Request

최신 업데이트:2026-05-18 15:35:12

The Request interface represents an HTTP request and is a core component of the standard Fetch API. In Edge Cloud Apps, you can use the Request object to read information from incoming client requests or construct new requests to initiate subrequests.

Constructor

let request = new Request(input [, init])

Parameters

Parameter Type Required Description
input string | Request Yes The resource to fetch. This can be a string containing a URL or an existing Request object (in which case a copy is created).
init RequestInit No An optional configuration object containing custom settings to apply to the Request (see details below).

RequestInit Object Properties:

  • method (string): The HTTP request method, e.g., GET, POST. Defaults to GET.
  • headers (Headers): A Headers object or an object literal containing key-value pairs to set the request headers.
  • body (string | ReadableStream | FormData | URLSearchParams): The body of the request. Note that requests using the GET or HEAD methods cannot have a body.
  • redirect (string): The redirect mode to use: follow, error, or manual. When creating a new Request object via the constructor, the default is follow.

    Note: For the incoming request passed to the FetchEvent (i.e., event.request), the redirect mode defaults to manual.

Properties

Note: All properties of the incoming Request object (event.request) are read-only. If you need to modify the incoming request, create a new Request copy by passing the necessary options to the constructor: new Request(event.request, { ...modifications }).

  • body (ReadableStream, read-only)
    A stream of the body contents.
  • bodyUsed (Boolean, read-only)
    Indicates whether the request body has been read or used. Once read, this value becomes true.
  • headers (Headers, read-only)
    A Headers object containing the request’s headers.

    Important Note on Cookies: Unlike browser environments, edge functions place almost no restrictions on the headers you can send. The runtime does not manage cookies automatically; instead, it treats the Cookie header like any other request header, passing it through directly.

    Important Note on Redirect Headers: If a response is a redirect and the redirect mode is set to follow, all request headers (including sensitive headers like Cookie, Authorization, or custom headers) will be forwarded to the redirect target, even if the target is on a different domain. If this behavior is undesired, you should set the redirect mode to manual and implement a custom redirect handling strategy.

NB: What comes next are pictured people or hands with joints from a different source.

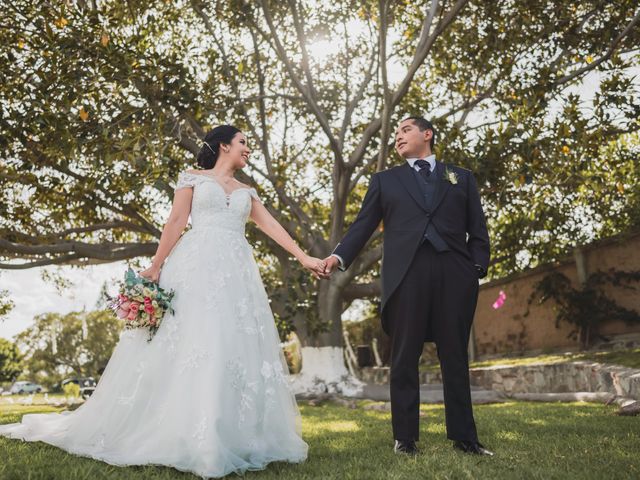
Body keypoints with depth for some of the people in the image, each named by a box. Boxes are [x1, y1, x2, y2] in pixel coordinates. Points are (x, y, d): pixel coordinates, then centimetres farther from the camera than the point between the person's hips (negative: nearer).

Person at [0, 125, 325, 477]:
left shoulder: (246, 192, 22)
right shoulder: (193, 177, 10)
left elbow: (272, 227, 16)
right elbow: (176, 221, 1)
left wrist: (304, 258, 8)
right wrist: (156, 267, -6)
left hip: (236, 275, 5)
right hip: (196, 268, -4)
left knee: (236, 349, -3)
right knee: (189, 344, -9)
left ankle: (228, 440, 2)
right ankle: (177, 436, 0)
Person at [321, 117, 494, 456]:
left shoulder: (461, 178, 19)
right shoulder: (385, 180, 18)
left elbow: (477, 230, 13)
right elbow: (363, 224, 9)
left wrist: (478, 267, -1)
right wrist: (340, 256, -7)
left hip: (455, 275, 1)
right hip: (406, 275, 0)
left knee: (455, 359, 5)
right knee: (404, 360, 2)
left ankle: (463, 437, 15)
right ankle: (405, 438, 11)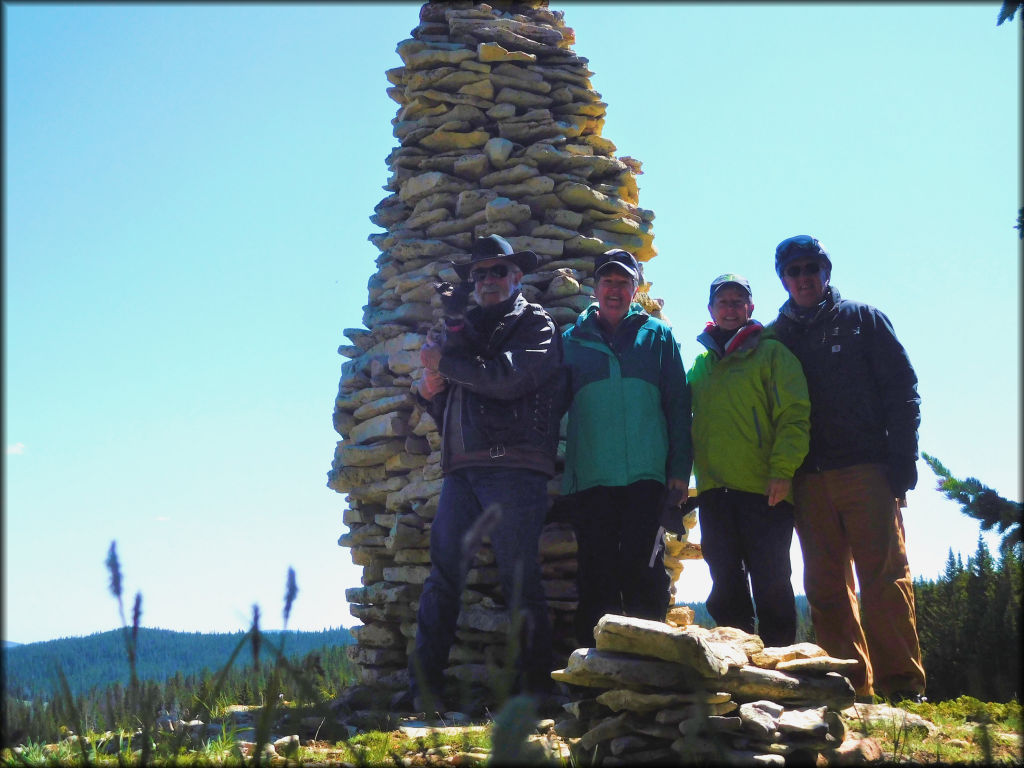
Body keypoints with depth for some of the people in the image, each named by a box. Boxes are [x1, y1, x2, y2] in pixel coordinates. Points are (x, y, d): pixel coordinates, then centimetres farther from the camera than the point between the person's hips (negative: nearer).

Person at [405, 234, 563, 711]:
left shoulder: (535, 324, 8)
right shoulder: (465, 328, 27)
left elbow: (508, 378, -13)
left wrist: (445, 362, -5)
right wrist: (431, 389, 8)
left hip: (513, 465, -6)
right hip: (462, 468, 6)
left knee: (518, 577, -7)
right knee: (442, 574, -2)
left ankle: (534, 686, -2)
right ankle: (423, 687, -2)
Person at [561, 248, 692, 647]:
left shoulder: (658, 336, 12)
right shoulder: (572, 339, 14)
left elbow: (678, 405, 8)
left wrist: (680, 468, -1)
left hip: (646, 476, -1)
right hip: (591, 478, 1)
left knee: (643, 571, -4)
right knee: (596, 575, 3)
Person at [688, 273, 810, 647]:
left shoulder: (772, 353, 3)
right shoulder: (700, 364, 19)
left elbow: (794, 415, -5)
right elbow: (688, 422, 21)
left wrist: (782, 470, -15)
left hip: (764, 490, -5)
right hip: (714, 490, 5)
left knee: (771, 586, -4)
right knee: (727, 588, 7)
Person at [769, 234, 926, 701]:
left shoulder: (861, 319, 10)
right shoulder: (775, 337, 16)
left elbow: (902, 388, 5)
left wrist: (902, 460, -5)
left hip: (867, 470, -3)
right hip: (809, 479, 3)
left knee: (884, 577, -8)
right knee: (826, 587, 2)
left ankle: (902, 683, -6)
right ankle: (851, 687, 7)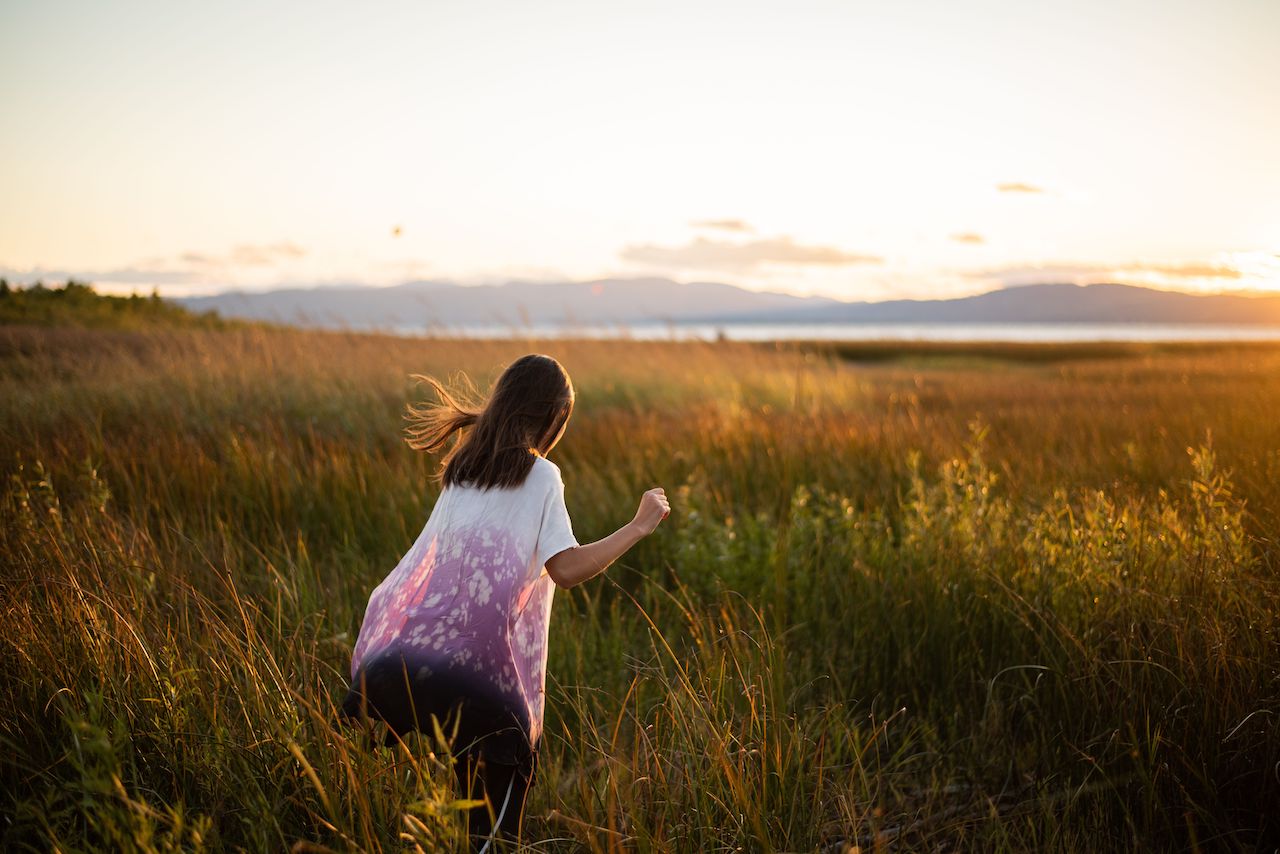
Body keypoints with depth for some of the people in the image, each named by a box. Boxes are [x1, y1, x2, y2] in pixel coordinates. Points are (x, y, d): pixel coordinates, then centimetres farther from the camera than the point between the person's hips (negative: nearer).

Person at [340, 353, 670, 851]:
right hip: (474, 674, -6)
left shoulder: (461, 467, 13)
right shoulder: (539, 475, -4)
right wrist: (639, 526, -5)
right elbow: (567, 569, -15)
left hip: (402, 656, 6)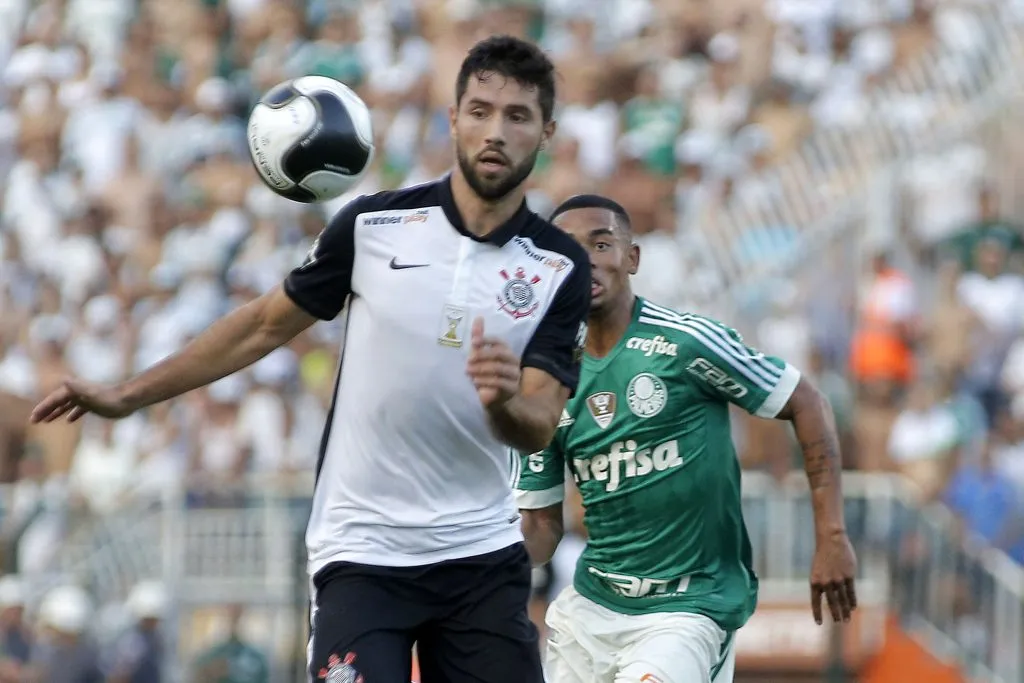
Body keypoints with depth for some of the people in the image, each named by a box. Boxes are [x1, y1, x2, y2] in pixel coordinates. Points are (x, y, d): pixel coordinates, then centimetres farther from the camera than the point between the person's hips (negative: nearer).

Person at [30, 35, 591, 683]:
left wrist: (506, 402, -33)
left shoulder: (563, 269, -2)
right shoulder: (372, 225, -3)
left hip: (483, 557, 2)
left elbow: (539, 428, -9)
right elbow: (267, 323, 10)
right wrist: (127, 396, 13)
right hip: (362, 551, -2)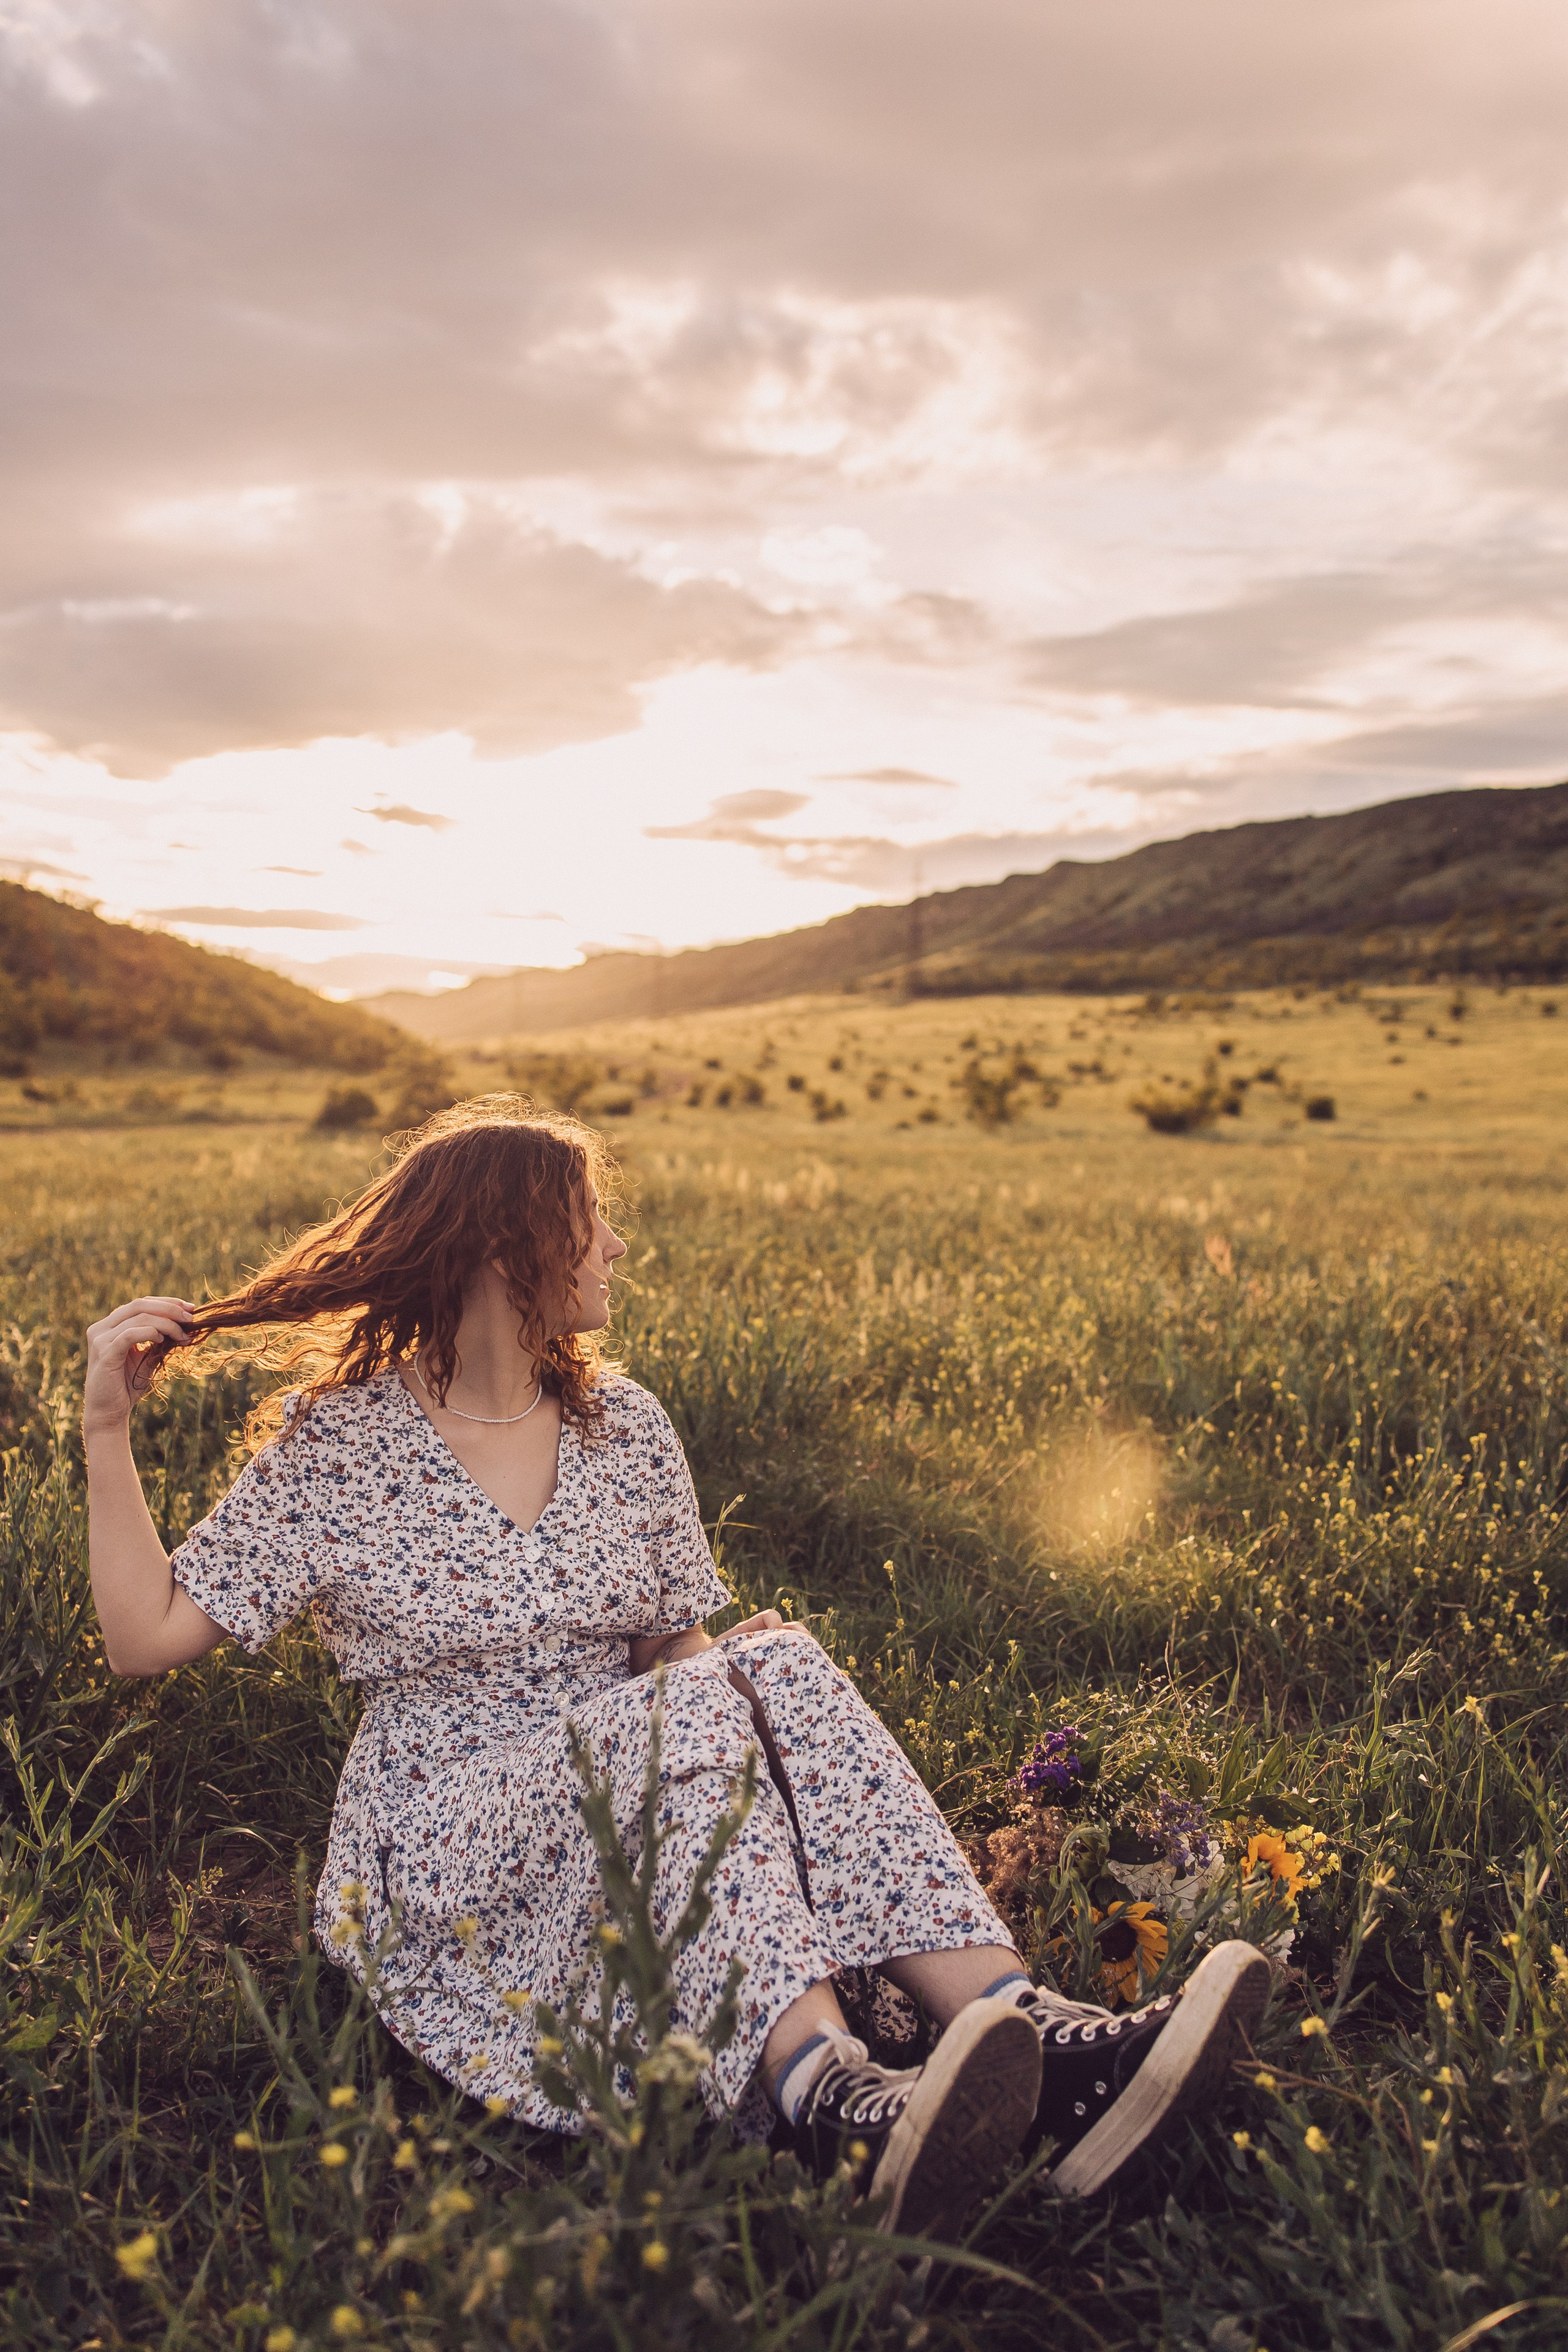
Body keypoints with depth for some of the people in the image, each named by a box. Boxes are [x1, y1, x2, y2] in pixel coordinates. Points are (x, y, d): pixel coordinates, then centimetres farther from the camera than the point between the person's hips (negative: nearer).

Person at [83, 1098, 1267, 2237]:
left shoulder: (625, 1428, 8)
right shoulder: (336, 1446, -3)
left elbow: (680, 1650, 10)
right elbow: (149, 1638, -4)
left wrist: (756, 1671, -12)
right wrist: (108, 1430, -11)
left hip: (635, 1815, 4)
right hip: (450, 1865, -4)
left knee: (781, 1669, -26)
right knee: (686, 1716, -32)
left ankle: (1032, 2034, -37)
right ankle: (830, 2097, -48)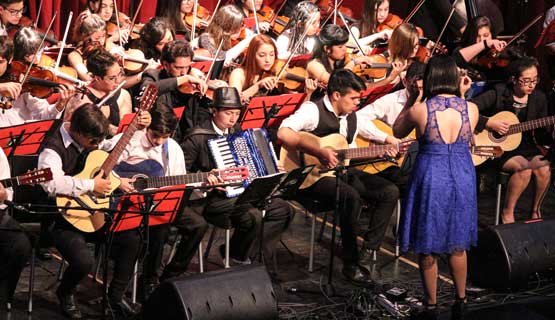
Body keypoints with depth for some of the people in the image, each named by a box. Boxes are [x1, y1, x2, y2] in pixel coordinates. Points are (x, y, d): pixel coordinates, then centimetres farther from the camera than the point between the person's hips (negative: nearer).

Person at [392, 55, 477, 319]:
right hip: (462, 178, 3)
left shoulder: (419, 110, -14)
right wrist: (461, 95, 12)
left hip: (430, 178, -3)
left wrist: (411, 99, 9)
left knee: (427, 247, 11)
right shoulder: (471, 109, -7)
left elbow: (397, 132, 6)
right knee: (458, 244, 20)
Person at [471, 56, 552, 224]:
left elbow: (541, 135, 7)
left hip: (525, 146, 5)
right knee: (525, 168, -32)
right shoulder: (498, 94, -10)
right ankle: (507, 213, -12)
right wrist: (489, 123, -22)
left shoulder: (539, 98, 4)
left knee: (544, 169, -24)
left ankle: (535, 211, 1)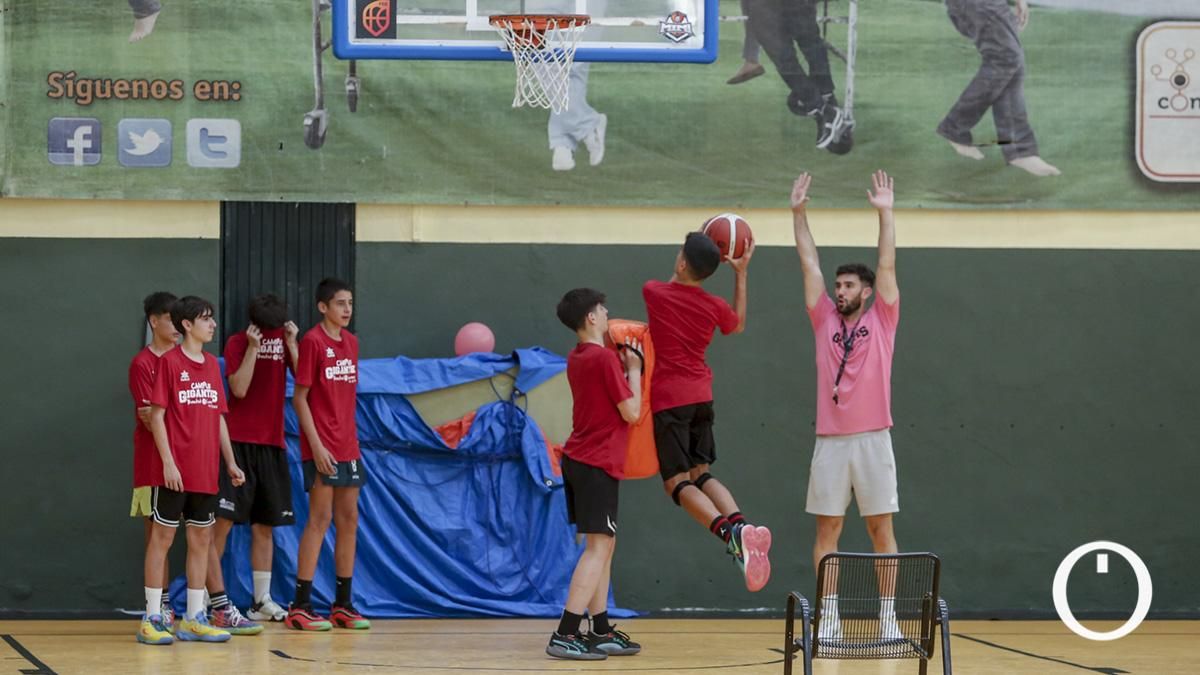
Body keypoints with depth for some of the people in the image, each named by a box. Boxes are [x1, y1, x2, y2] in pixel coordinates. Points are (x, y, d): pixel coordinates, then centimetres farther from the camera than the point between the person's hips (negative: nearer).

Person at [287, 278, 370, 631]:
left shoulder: (351, 342, 12)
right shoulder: (312, 341, -9)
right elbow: (300, 397, -10)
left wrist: (353, 441, 13)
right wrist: (316, 445, -16)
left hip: (348, 448, 7)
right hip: (322, 448, -7)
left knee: (348, 521, 8)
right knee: (319, 519, -7)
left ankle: (343, 604, 14)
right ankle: (300, 605, -3)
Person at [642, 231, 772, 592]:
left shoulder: (653, 292, -7)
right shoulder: (714, 306, 2)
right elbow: (738, 324, 26)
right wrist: (740, 273, 23)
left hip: (668, 400, -5)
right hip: (702, 396, 5)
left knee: (678, 482, -7)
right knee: (700, 473, 17)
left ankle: (730, 533, -31)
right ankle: (741, 524, -9)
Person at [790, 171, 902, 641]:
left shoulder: (881, 320, 5)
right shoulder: (824, 320, 10)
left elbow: (887, 266, 0)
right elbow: (809, 265, 9)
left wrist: (885, 213, -4)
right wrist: (798, 213, 6)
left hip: (873, 439, -2)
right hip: (830, 440, 2)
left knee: (881, 530, 2)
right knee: (827, 530, 3)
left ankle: (888, 615, 5)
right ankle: (828, 616, 7)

  • method (string, read-only)
    The HTTP request method, such as GET or POST.
  • redirect (string, read-only)
    The redirect mode for the request (follow, error, or manual). When set to follow, fetch() will automatically follow 3xx redirects. When set to manual, 3xx redirect responses will be returned directly to the caller.
  • url (string, read-only)
    The complete URL string of the request.

Instance Methods

The following methods are available on Request instances to read and process the body:

  • clone() : Promise<Request>
    Creates and returns an exact copy of the Request object.
  • arrayBuffer() : Promise<ArrayBuffer>
    Reads the request body and returns a Promise that resolves with an ArrayBuffer representation.
  • formData() : Promise<FormData>
    Reads the request body and returns a Promise that resolves with a FormData object (typically used for form submissions).
  • json() : Promise<Object>
    Reads the request body and returns a Promise that resolves with a JSON object.
  • text() : Promise<string>
    Reads the request body and returns a Promise that resolves with a UTF-8 string representation.

Notes

1. Asynchronous Tasks and Request Context

When you pass a Promise that resolves to a Response into the event.respondWith() method of a fetch event, all running asynchronous tasks can safely access the active request context until that Promise settles.

Typically, you pass the event to an asynchronous handler function as shown below:

addEventListener("fetch", event => {
  // Correct: Pass event.request to the async handler
  event.respondWith(requestHandler(event.request));
});

// Global scope: Request context is inaccessible here

async function requestHandler(request) {
  // The Request context is active and safe to use here
  console.log("Request URL: ", request.url);
  return new Response("Hello, Edge Cloud Apps!");
}

2. Errors Accessing Inactive Request Contexts

Attempting to call APIs like fetch() or access a specific Request context during the initial startup phase of the script (global scope) will throw an exception.

// INCORRECT: Initiating a fetch request in the global scope
const promise = fetch("https://example.com/"); 

addEventListener("fetch", event => {
  // ...
});

The snippet above will throw an error as soon as the script loads, preventing the fetch event listener from being registered. All fetch() calls and request processing must occur inside the event listener callbacks.

3. Content-Length Header Handling

When sending a request, the Content-Length header is automatically calculated and set by the runtime based on the data source of the Request. Any Content-Length value manually set in the Headers by your code will be ignored.

  • Fixed Length: If you need to specify a precise Content-Length, the body of the Request must be a data type with a known, fixed length (e.g., a FixedLengthStream, a string, or a TypedArray).
  • Chunked Transfer: When passing a general ReadableStream (with an unknown length) as the body, the runtime will automatically utilize chunked transfer encoding (Transfer-Encoding: chunked) for transmission.